Mewleficent apertou os braços ao redor dele novamente.
— É quase igual a antes! Eu senti tanta falta de te abraçar, Darthe-nii!
— Eu também senti, maninha. — Mewdarthe respondeu, a voz levemente emotiva antes de abrir um grande sorriso. Ele a envolveu com mais força, tornando o abraço quase exagerado, fazendo-a rir alto.
— Espera, Darthe! — protestou a filhote entre risos, tentando se soltar. — Tá querendo me esmagar, é?!
— Não é minha culpa se você é pequena demais pra aguentar!
Ele brincou, mas logo a soltou, com ambos ofegantes de tanto rir.
Os gêmeos trocaram um olhar cúmplice, cheio de alegria genuína. Por alguns momentos, eles apenas ficaram ali, aproveitando a presença um do outro enquanto brincavam de pegar, correndo divertidamente ao redor da árvore de cristal e fazendo o som de seu riso feliz ecoar pela estufa-santuário.
Por aquele breve momento, puderam agir livremente como crianças normais, aproveitando cada segundo da dádiva especial que sua avó lhes havia concedido, esquecendo temporariamente todo o peso que carregavam.
Até que, lentamente, Mewdarthe começou a sentir seu corpo perder a solidez. Ele suspirou, mas manteve o sorriso.
— Bom, vovó disse que tá guardando o restante do poder dela pra um momento crucial, onde vai precisar ajudar o papai, então, acho que esse é o máximo de tempo que ela conseguiu nos dar.
Mewleficent assentiu, contendo as lágrimas dessa vez.
— Tudo bem, esse pouquinho já foi o suficiente. Vovó sabia exatamente o que estávamos precisando.
Mewdarthe assentiu, também não se deixando abalar. Até que olhou na direção do altar, e percebeu como gostaria de usar seus últimos segundos antes de voltar a sua essência intangível.
— É verdade. Esse foi o presente dela pra mim, Lef, mas ela também tem um pra você!
O irmão se dirigiu até o altar e retirou o Soríbia da coluna de poder etéreo que o fazia levitar diante do mesmo, e o esticou na direção da gêmea.
— Esse cetro mágico se chama Soríbia, e era da vovó, de quando ela era uma rainha fada e bruxa. Foi onde ela selou o próprio espírito pra poder cuidar do papai, e ela disse que deve ficar com você agora.
— Comigo? — Mewleficent olhou para o cetro, confusa, mas sentindo um calor familiar ao pensar na conexão que ele representava.
Mewdarthe assentiu, seus olhos brilhando com determinação.
— Isso mesmo. Ela disse que você é como ela, que um dia se tornará uma grande maga, ou bruxa, mas que também existe uma parte fada em você, só esperando pra despertar!
— Eu sou… parte fada também? Uma bruxa-fada como a vovó?!

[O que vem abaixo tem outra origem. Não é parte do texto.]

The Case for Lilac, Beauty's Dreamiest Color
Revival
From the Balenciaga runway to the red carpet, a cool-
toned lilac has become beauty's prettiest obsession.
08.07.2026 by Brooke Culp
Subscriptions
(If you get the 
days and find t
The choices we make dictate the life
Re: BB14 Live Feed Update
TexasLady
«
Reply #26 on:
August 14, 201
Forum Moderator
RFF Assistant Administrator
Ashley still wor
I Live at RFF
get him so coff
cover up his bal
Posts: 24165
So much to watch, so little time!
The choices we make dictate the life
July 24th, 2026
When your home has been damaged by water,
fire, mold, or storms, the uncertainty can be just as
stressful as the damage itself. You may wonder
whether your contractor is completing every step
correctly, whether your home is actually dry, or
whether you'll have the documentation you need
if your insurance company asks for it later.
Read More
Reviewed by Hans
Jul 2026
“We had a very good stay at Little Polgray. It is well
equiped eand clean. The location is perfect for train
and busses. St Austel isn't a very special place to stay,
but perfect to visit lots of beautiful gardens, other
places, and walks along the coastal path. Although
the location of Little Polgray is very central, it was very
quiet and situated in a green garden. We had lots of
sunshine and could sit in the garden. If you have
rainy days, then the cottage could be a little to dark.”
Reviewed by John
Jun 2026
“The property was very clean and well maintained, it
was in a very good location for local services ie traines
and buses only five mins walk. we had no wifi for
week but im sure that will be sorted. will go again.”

A princesa piscou, ainda tentando absorver tudo que havia acontecido, mas a expressão séria do irmão não lhe deixava dúvidas.
Mewleficent sentiu o coração bater mais rápido, uma mistura de ansiedade e empolgação que a fazia se sentir única. Seus dedos tocaram hesitantes o cabo dourado do cetro, e, no instante em que o fez, sentiu algo dentro de si reagir, iluminando partes dela mesma que nunca soubera que existiam.
Mewdarthe sorriu, inclinando levemente a cabeça.
— Foi o que ela disse. E que também vamos precisar dele junto com a sua magia pra ajudar o papai. Aliás…
— Ah é…!
Antes que o irmão pudesse continuar, uma empolgação quase imediata tomou conta de Mewleficent, como se instintivamente ela não pudesse mais aguardar e as palavras saíssem de sua boca por conta própria, o que fez os gêmeos acabarem por dizer ao mesmo tempo:
— Você não vai acreditar no que descobri sobre o papai!